Seated Woman in Green
The taut composition of Femme assise en costume vert, completed just months before the breakdown of Picasso’s and Gilot’s relationship, echoes Picasso’s Cubist period of many decades ago and, more ominously, the weeping woman motif once associated with his former companion, Dora Maar. The angular, incisive lines excise the soft and fluid lines of Gilot’s beautiful oval face in earlier depictions, fracturing it into sharp, bitter pieces.

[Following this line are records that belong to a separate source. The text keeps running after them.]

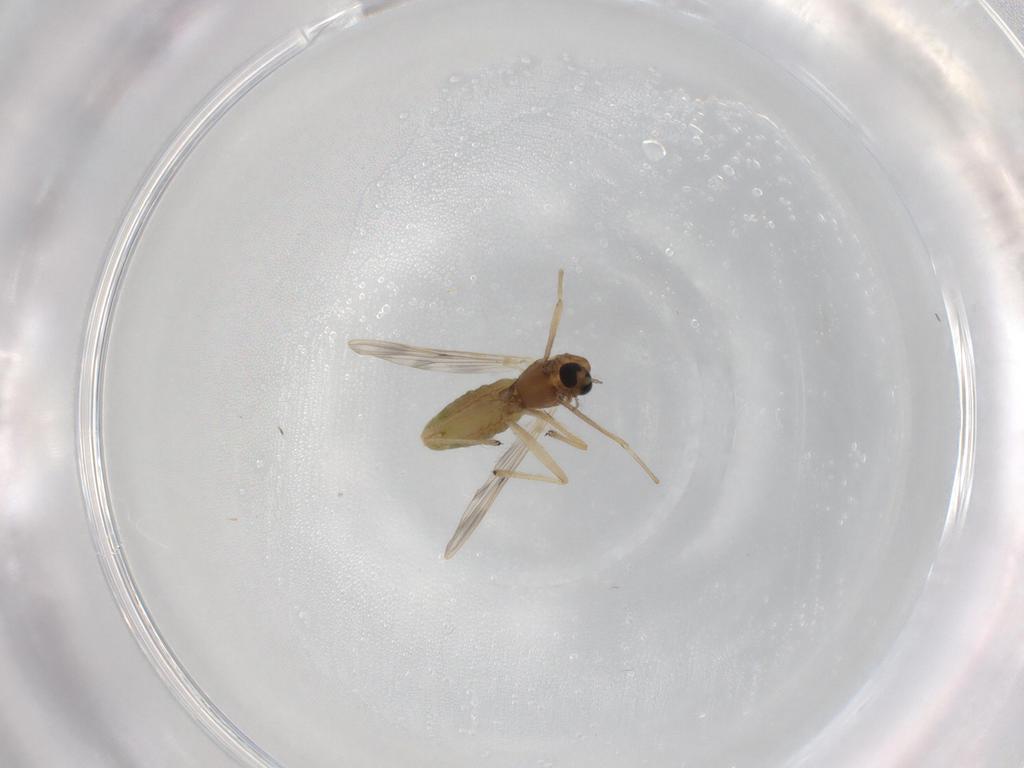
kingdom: Animalia
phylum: Arthropoda
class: Insecta
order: Diptera
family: Chironomidae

The cracks had become inescapable in their relationship: Gilot was increasingly aware of Picasso's infidelities, whilst he chafed loudly against the domesticity he had once craved. The end came slowly and then all at once for the lovers: suffering prolonged exhaustion from her workload, ill health after childbirth that required urgent medical attention, as well as the emotional fallout from the death of her grandmother, Gilot notified Picasso that she would be returning to Paris with the children. Unwilling to believe it was really the end, Picasso was so angered that he refused to say goodbye, instead exclaiming “Merde!” and marching back into the house when the taxi arrived to take Gilot and the children to the station. He later softened his stance, inviting Gilot to open the bullfight at Vallauris on horseback, a ritualistic reconciliation and separation of the bull and the horse that symbolised the parting of himself and Gilot. Gilot used the same metaphor of the bullfight to reflect their decade together, describing it as a passionate mano a mano, a duel in which two matadors take turns in fighting, each killing three or four bulls:
“In mano a mano two artists work side by side, sharing the same challenge, the same ideal... The term also emphasises the hand, and the strange fraternity that must exist between artistic partners in which emulation must never degenerate into rivalry. Thus it seems an apt metaphor for what happened between Picasso and myself. […] After Pablo and I separated, even though new loves entered our lives, a sense of loss remained. It was the end of a great passion.”